INEOS Energy has signed an agreement to buy all oil and gas interests from Hess Corporation in Denmark, by acquiring the subsidiary HESS Denmark ApS for a total of US$150 million. The deal comprises 61.5% of the HESS operated Syd Arne oil field, complementing the 36.8% share INEOS already holds, and 4.8% in the INEOS operated Solsort field.
Offshore wind is set to become “the new hiring haven for energy jobs”, according to an analysis from Rystad Energy. Demand for offshore wind staff is set to triple by the end of this decade, surging to 868,000 full-time jobs from an estimated 297,000 jobs in 2020. The surging demand for offshore wind energy jobs will be visible as soon as in the middle of the decade, as jobs demand could reach about 589,000 in 2025.

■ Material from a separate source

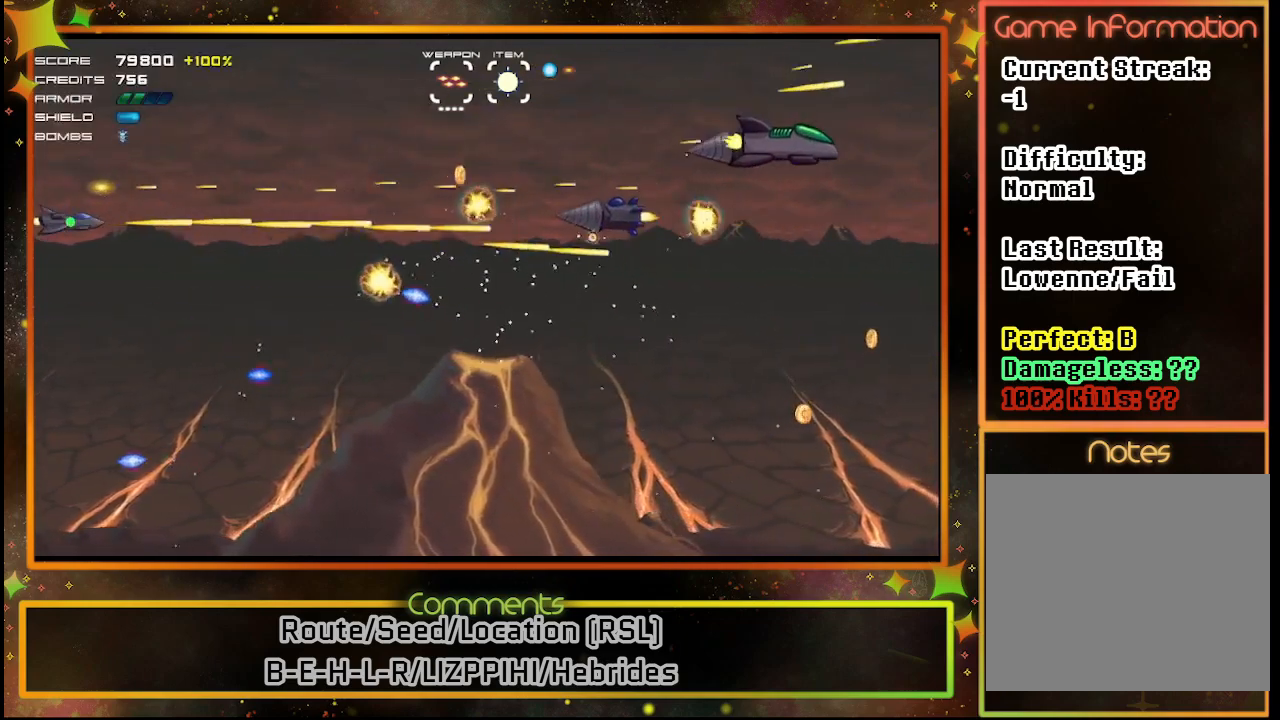
{"buttons": ["SQUARE"], "left_stick": "center", "events": [[350, "DPAD_UP", "down"], [450, "DPAD_UP", "up"]]}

Europe, Asia outside of China, and the Americas will be the key drivers of job creation in the offshore wind industry, Rystad Energy estimates.
Europe, which dominates the offshore wind installed capacity globally, could see the number of jobs in the sector triple to 350,000 by 2030, from 110,000 jobs.
“Oil and gas workers will also benefit from this expected growth in offshore wind employment globally, as they share some skills sets and essential offshore knowledge. Offshore wind areas such as foundation manufacturing, offshore construction, project development, and O&M have been highly relevant to oil and gas operations,” said Alexander Fløtre, Rystad Energy’s Product Manager for Offshore Wind.
UK Chancellor Rishi Sunak’s budget from early March announced measures to support offshore wind manufacturing.
“The Chancellor is right to highlight the fact that the UK needs investment in green growth and that offshore wind is an innovative industry in which we have a global competitive advantage,” Co-Chair of the Offshore Wind Industry Council and Vattenfall’s UK Country Manager, Danielle Lane, said, commenting on the measures.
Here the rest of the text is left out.